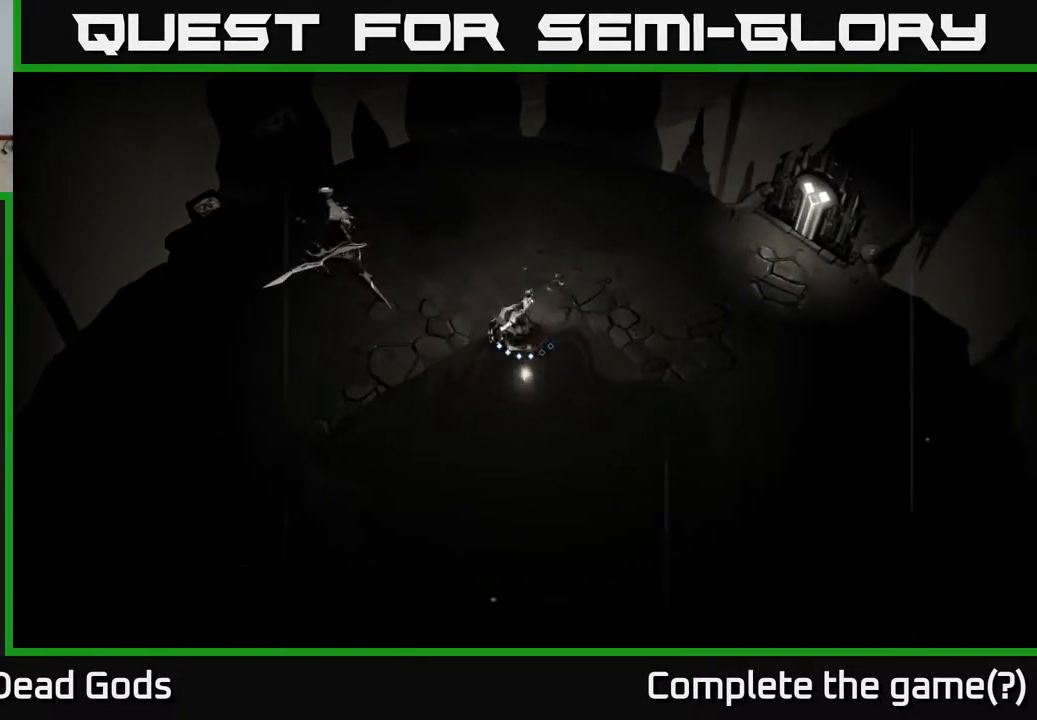
Gameplay with a controller (Xbox layout); each line is a JSON object with the inputs held at the frame after it. "events" lists button and stick changes between this image and that frame as [ms after this image, input, new state], when the widget could be followed in between.
{"buttons": ["X"], "left_stick": "up-left", "right_stick": "center", "events": [[17, "X", "up"], [467, "X", "down"], [467, "left_stick", "up-left"]]}
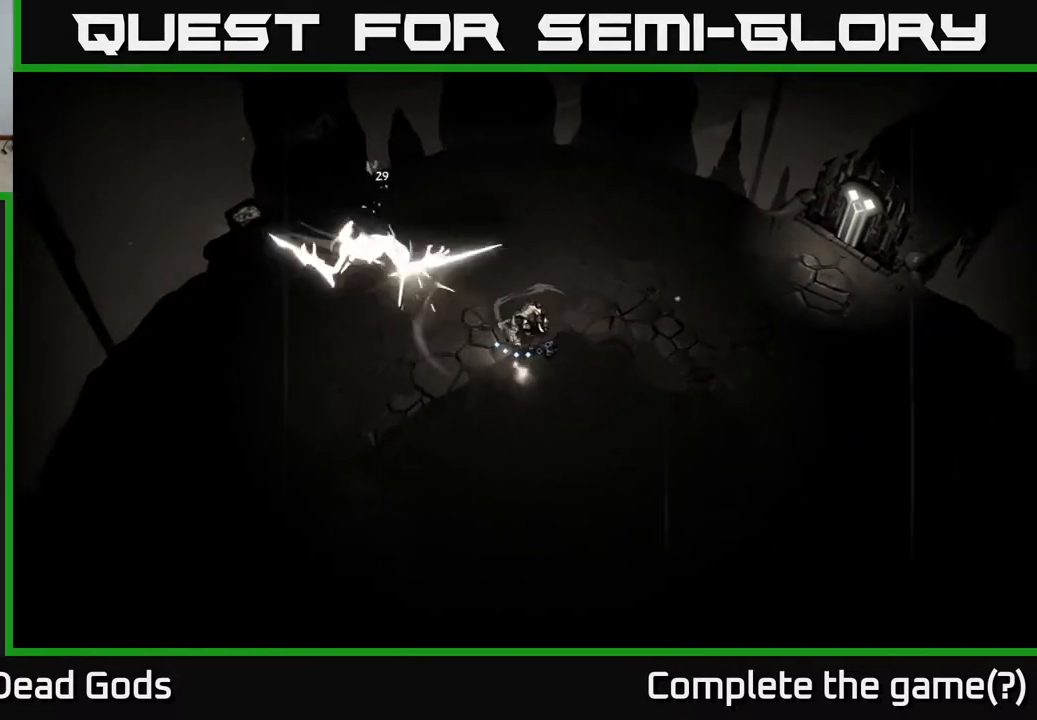
{"buttons": ["X"], "left_stick": "up-left", "right_stick": "center", "events": [[100, "X", "up"], [500, "X", "down"]]}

# Required action
Whenever the word "left" appears in a line of the listing, copy out that line.

# Reply
{"buttons": ["X"], "left_stick": "up-left", "right_stick": "center", "events": [[17, "X", "up"], [467, "X", "down"], [467, "left_stick", "up-left"]]}
{"buttons": ["X"], "left_stick": "up-left", "right_stick": "center", "events": [[100, "X", "up"], [500, "X", "down"]]}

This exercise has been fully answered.